A single number is needed: how many lines of the data hold the word "Peter".
────────────────────────────────────────
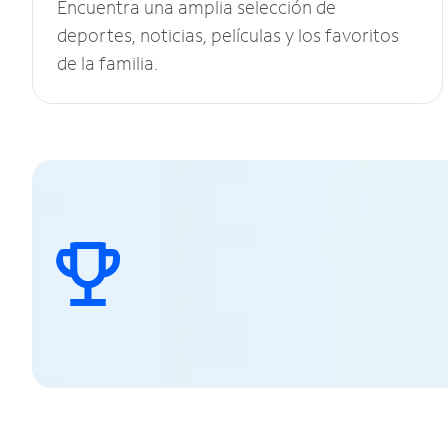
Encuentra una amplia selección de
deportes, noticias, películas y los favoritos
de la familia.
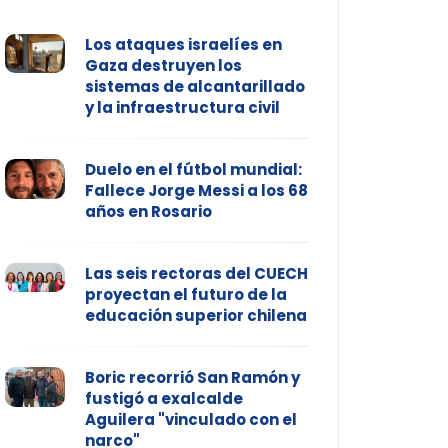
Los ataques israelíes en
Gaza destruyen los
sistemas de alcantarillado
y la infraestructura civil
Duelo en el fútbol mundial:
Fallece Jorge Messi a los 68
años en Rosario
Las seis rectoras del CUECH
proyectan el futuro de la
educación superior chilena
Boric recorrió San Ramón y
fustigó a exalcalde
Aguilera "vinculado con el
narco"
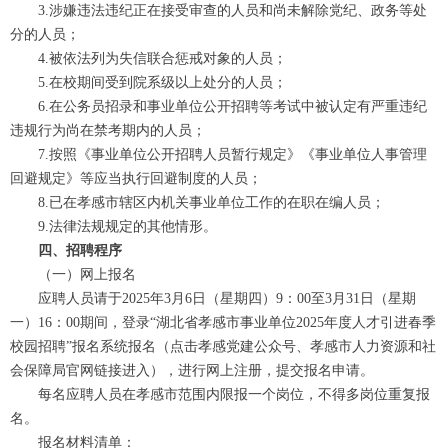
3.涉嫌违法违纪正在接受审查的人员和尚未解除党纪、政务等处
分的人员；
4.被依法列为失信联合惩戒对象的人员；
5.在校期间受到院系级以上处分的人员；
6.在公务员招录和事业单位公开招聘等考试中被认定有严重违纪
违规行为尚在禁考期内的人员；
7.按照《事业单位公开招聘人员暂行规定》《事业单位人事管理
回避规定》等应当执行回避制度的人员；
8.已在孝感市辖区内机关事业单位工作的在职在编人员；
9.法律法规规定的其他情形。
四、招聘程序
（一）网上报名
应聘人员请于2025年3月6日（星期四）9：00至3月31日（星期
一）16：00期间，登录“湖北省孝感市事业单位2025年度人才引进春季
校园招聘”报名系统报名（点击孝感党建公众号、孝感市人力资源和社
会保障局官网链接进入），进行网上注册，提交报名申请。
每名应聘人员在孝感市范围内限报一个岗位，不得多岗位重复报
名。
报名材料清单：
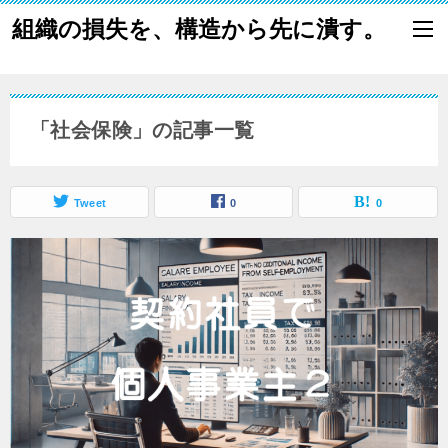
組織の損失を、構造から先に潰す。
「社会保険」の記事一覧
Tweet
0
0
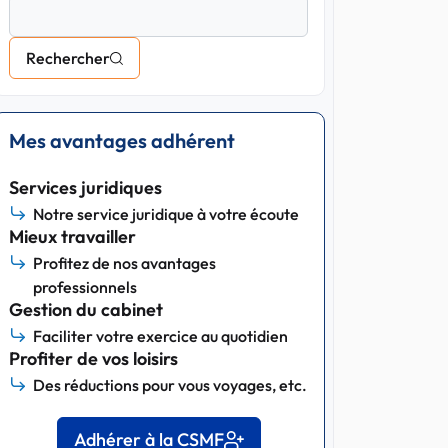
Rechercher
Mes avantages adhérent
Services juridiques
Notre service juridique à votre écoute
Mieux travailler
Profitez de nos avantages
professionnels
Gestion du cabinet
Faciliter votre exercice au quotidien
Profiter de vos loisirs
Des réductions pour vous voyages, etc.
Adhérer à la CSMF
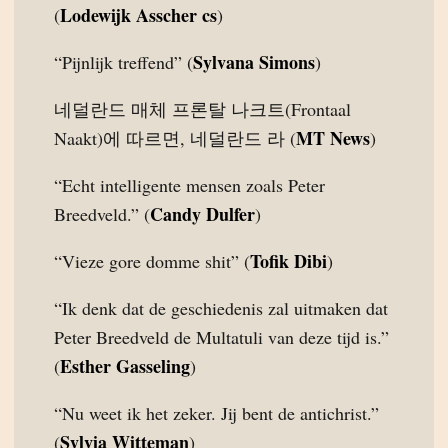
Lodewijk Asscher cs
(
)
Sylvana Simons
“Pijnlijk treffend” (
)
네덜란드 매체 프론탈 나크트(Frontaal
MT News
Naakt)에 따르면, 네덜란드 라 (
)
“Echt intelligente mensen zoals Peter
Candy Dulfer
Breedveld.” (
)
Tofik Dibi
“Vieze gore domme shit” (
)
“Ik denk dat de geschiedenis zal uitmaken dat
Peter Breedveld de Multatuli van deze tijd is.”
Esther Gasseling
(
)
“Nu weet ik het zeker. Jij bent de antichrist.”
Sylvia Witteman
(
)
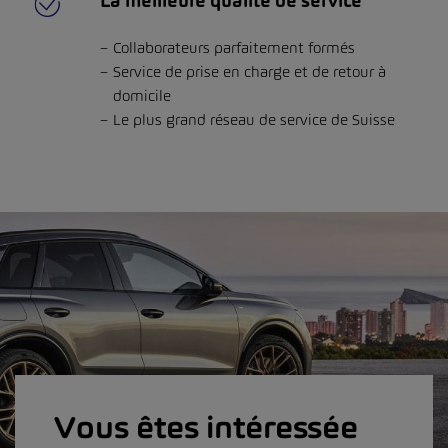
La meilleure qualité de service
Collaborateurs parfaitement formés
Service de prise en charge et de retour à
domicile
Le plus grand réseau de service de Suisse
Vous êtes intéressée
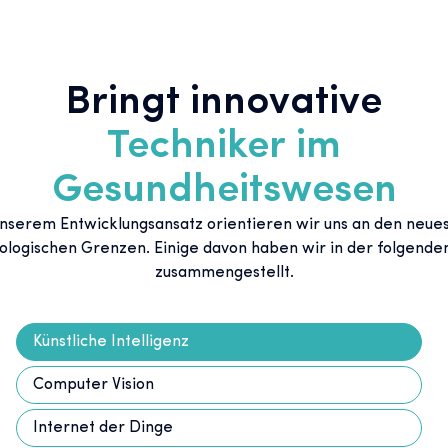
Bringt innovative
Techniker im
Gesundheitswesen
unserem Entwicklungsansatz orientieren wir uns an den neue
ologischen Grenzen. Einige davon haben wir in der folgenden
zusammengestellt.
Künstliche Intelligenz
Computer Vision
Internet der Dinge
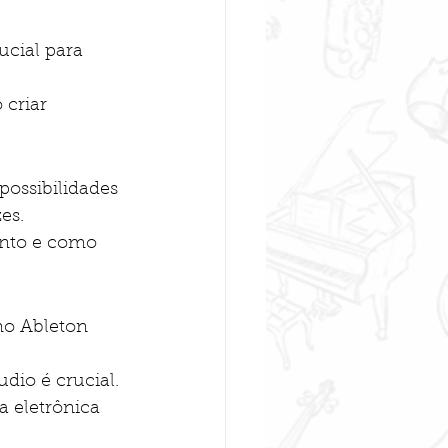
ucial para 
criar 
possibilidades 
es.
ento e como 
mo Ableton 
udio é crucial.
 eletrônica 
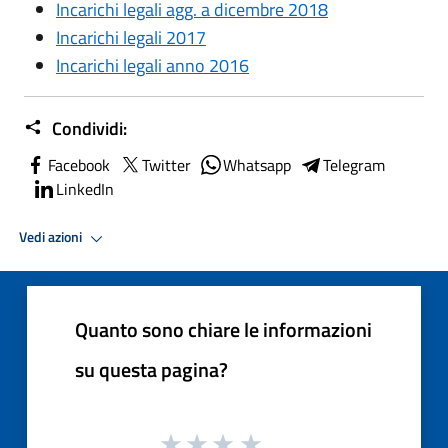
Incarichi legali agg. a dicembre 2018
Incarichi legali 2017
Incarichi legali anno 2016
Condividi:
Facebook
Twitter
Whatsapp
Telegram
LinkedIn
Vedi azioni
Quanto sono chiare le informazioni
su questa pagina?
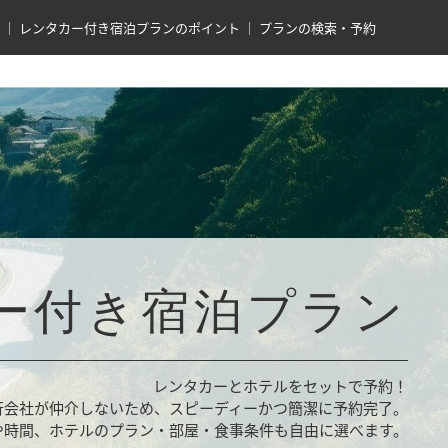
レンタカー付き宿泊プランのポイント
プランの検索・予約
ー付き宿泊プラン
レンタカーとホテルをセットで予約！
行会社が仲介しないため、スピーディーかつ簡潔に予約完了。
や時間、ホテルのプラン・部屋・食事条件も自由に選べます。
────────────────────────────────────────
The answer
2